## DESCRIPTION OF THE TASK:
Word for word, restate the entries below and exclude every image.
TASK INPUT below:
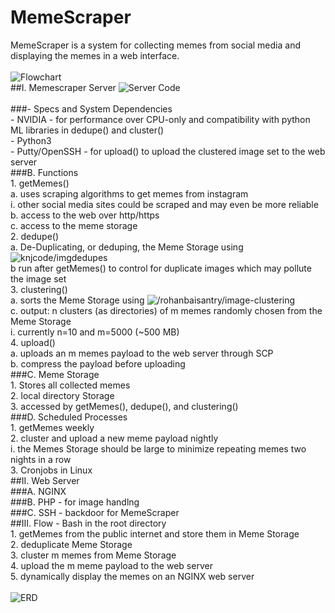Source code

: # MemeScraper<br />
MemeScraper is a system for collecting memes from social media and displaying the memes in a web interface.<br />
<br />
![Flowchart](https://github.com/almondWilde/MemeScraper/blob/main/memescraper_flowchart.jpg)<br />
##I. Memescraper Server ![Server Code](https://github.com/almondWilde/MemeScraper/tree/main/scraper)<br /><br />
  ###- Specs and System Dependencies<br />
    - NVIDIA - for performance over CPU-only and compatibility with python ML libraries in dedupe() and cluster()<br />
    - Python3<br />
    - Putty/OpenSSH - for upload() to upload the clustered image set to the web server<br />
  ###B. Functions<br />
    1. getMemes()<br />
      a. uses scraping algorithms to get memes from instagram<br />
        i. other social media sites could be scraped and may even be more reliable<br />
      b. access to the web over http/https<br />
      c. access to the meme storage<br />
    2. dedupe()<br />
      a. De-Duplicating, or deduping, the Meme Storage using ![knjcode/imgdedupes](https://github.com/knjcode/imgdupes)<br />
      b run after getMemes() to control for duplicate images which may pollute the image set<br />
    3. clustering()<br />
      a. sorts the Meme Storage using ![/rohanbaisantry/image-clustering](https://github.com/rohanbaisantry/image-clustering)<br />
      c. output: n clusters (as directories) of m memes randomly chosen from the Meme Storage<br />
        i. currently n=10 and m=5000 (~500 MB)<br />
    4. upload()<br />
      a. uploads an m memes payload to the web server through SCP<br />
      b. compress the payload before uploading<br />
  ###C. Meme Storage<br />
    1. Stores all collected memes<br />
    2. local directory Storage<br />
    3. accessed by getMemes(), dedupe(), and clustering()<br />
  ###D. Scheduled Processes<br />
    1. getMemes weekly<br />
    2. cluster and upload a new meme payload nightly<br />
      i. the Memes Storage should be large to minimize repeating memes two nights in a row<br />
    3. Cronjobs in Linux<br />
##II. Web Server<br />
  ###A. NGINX<br />
  ###B. PHP - for image handlng<br />
  ###C. SSH - backdoor for MemeScraper<br />
##III. Flow - Bash in the root directory<br />
    1. getMemes from the public internet and store them in Meme Storage<br />
    2. deduplicate Meme Storage<br />
    3. cluster m memes from Meme Storage<br />
    4. upload the m meme payload to the web server<br />
    5. dynamically display the memes on an NGINX web server<br />
<br />
![ERD](https://github.com/almondWilde/MemeScraper/blob/main/MemeScraper_ERD.jpg)<br />
<br />
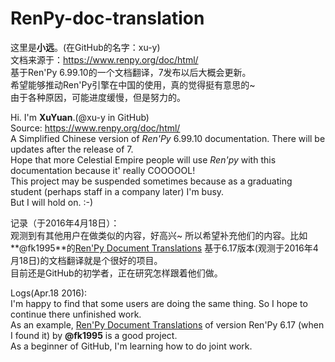 # RenPy-doc-translation
这里是**小远**。(在GitHub的名字：xu-y)  
文档来源于：https://www.renpy.org/doc/html/  
基于Ren'Py 6.99.10的一个文档翻译，7发布以后大概会更新。  
希望能够推动Ren'Py引擎在中国的使用，真的觉得挺有意思的~  
由于各种原因，可能进度缓慢，但是努力的。  

Hi. I'm **XuYuan**.(@xu-y in GitHub)  
Source: https://www.renpy.org/doc/html/  
A Simplified Chinese version of *Ren'Py* 6.99.10 documentation. There will be updates after the release of 7.  
Hope that more Celestial Empire people will use *Ren'py* with this documentation because it' really COOOOOL!  
This project may be suspended sometimes because as a graduating student (perhaps staff in a company later) I'm busy.  
But I will hold on. :-)  

记录（于2016年4月18日）：  
观测到有其他用户在做类似的内容，好高兴~   所以希望补充他们的内容。比如**@fk1995**的[Ren'Py Document Translations](https://github.com/fk1995/RenPy-Documentation-translations.git)   基于6.17版本(观测于2016年4月18日)的文档翻译就是个很好的项目。  
目前还是GitHub的初学者，正在研究怎样跟着他们做。  

Logs(Apr.18 2016):  
I'm happy to find that some users are doing the same thing. So I hope to continue there unfinished work.  
As an example, [Ren'Py Document Translations](https://github.com/fk1995/RenPy-Documentation-translations.git) of version Ren'Py 6.17 (when I found it) by **@fk1995** is a good project.  
As a beginner of GitHub, I'm learning how to do joint work.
End of TASK INPUT.
## THE COMPLETED TASK:
Source code

: # MemeScraper<br />
MemeScraper is a system for collecting memes from social media and displaying the memes in a web interface.<br />
<br />
![Flowchart](https://github.com/almondWilde/MemeScraper/blob/main/memescraper_flowchart.jpg)<br />
##I. Memescraper Server ![Server Code](https://github.com/almondWilde/MemeScraper/tree/main/scraper)<br /><br />
  ###- Specs and System Dependencies<br />
    - NVIDIA - for performance over CPU-only and compatibility with python ML libraries in dedupe() and cluster()<br />
    - Python3<br />
    - Putty/OpenSSH - for upload() to upload the clustered image set to the web server<br />
  ###B. Functions<br />
    1. getMemes()<br />
      a. uses scraping algorithms to get memes from instagram<br />
        i. other social media sites could be scraped and may even be more reliable<br />
      b. access to the web over http/https<br />
      c. access to the meme storage<br />
    2. dedupe()<br />
      a. De-Duplicating, or deduping, the Meme Storage using ![knjcode/imgdedupes](https://github.com/knjcode/imgdupes)<br />
      b run after getMemes() to control for duplicate images which may pollute the image set<br />
    3. clustering()<br />
      a. sorts the Meme Storage using ![/rohanbaisantry/image-clustering](https://github.com/rohanbaisantry/image-clustering)<br />
      c. output: n clusters (as directories) of m memes randomly chosen from the Meme Storage<br />
        i. currently n=10 and m=5000 (~500 MB)<br />
    4. upload()<br />
      a. uploads an m memes payload to the web server through SCP<br />
      b. compress the payload before uploading<br />
  ###C. Meme Storage<br />
    1. Stores all collected memes<br />
    2. local directory Storage<br />
    3. accessed by getMemes(), dedupe(), and clustering()<br />
  ###D. Scheduled Processes<br />
    1. getMemes weekly<br />
    2. cluster and upload a new meme payload nightly<br />
      i. the Memes Storage should be large to minimize repeating memes two nights in a row<br />
    3. Cronjobs in Linux<br />
##II. Web Server<br />
  ###A. NGINX<br />
  ###B. PHP - for image handlng<br />
  ###C. SSH - backdoor for MemeScraper<br />
##III. Flow - Bash in the root directory<br />
    1. getMemes from the public internet and store them in Meme Storage<br />
    2. deduplicate Meme Storage<br />
    3. cluster m memes from Meme Storage<br />
    4. upload the m meme payload to the web server<br />
    5. dynamically display the memes on an NGINX web server<br />
<br />
![ERD](https://github.com/almondWilde/MemeScraper/blob/main/MemeScraper_ERD.jpg)<br />
<br />
 # RenPy-doc-translation
这里是**小远**。(在GitHub的名字：xu-y)  
文档来源于：https://www.renpy.org/doc/html/  
基于Ren'Py 6.99.10的一个文档翻译，7发布以后大概会更新。  
希望能够推动Ren'Py引擎在中国的使用，真的觉得挺有意思的~  
由于各种原因，可能进度缓慢，但是努力的。  

Hi. I'm **XuYuan**.(@xu-y in GitHub)  
Source: https://www.renpy.org/doc/html/  
A Simplified Chinese version of *Ren'Py* 6.99.10 documentation. There will be updates after the release of 7.  
Hope that more Celestial Empire people will use *Ren'py* with this documentation because it' really COOOOOL!  
This project may be suspended sometimes because as a graduating student (perhaps staff in a company later) I'm busy.  
But I will hold on. :-)  

记录（于2016年4月18日）：  
观测到有其他用户在做类似的内容，好高兴~   所以希望补充他们的内容。比如**@fk1995**的[Ren'Py Document Translations](https://github.com/fk1995/RenPy-Documentation-translations.git)   基于6.17版本(观测于2016年4月18日)的文档翻译就是个很好的项目。  
目前还是GitHub的初学者，正在研究怎样跟着他们做。  

Logs(Apr.18 2016):  
I'm happy to find that some users are doing the same thing. So I hope to continue there unfinished work.  
As an example, [Ren'Py Document Translations](https://github.com/fk1995/RenPy-Documentation-translations.git) of version Ren'Py 6.17 (when I found it) by **@fk1995** is a good project.  
As a beginner of GitHub, I'm learning how to do joint work.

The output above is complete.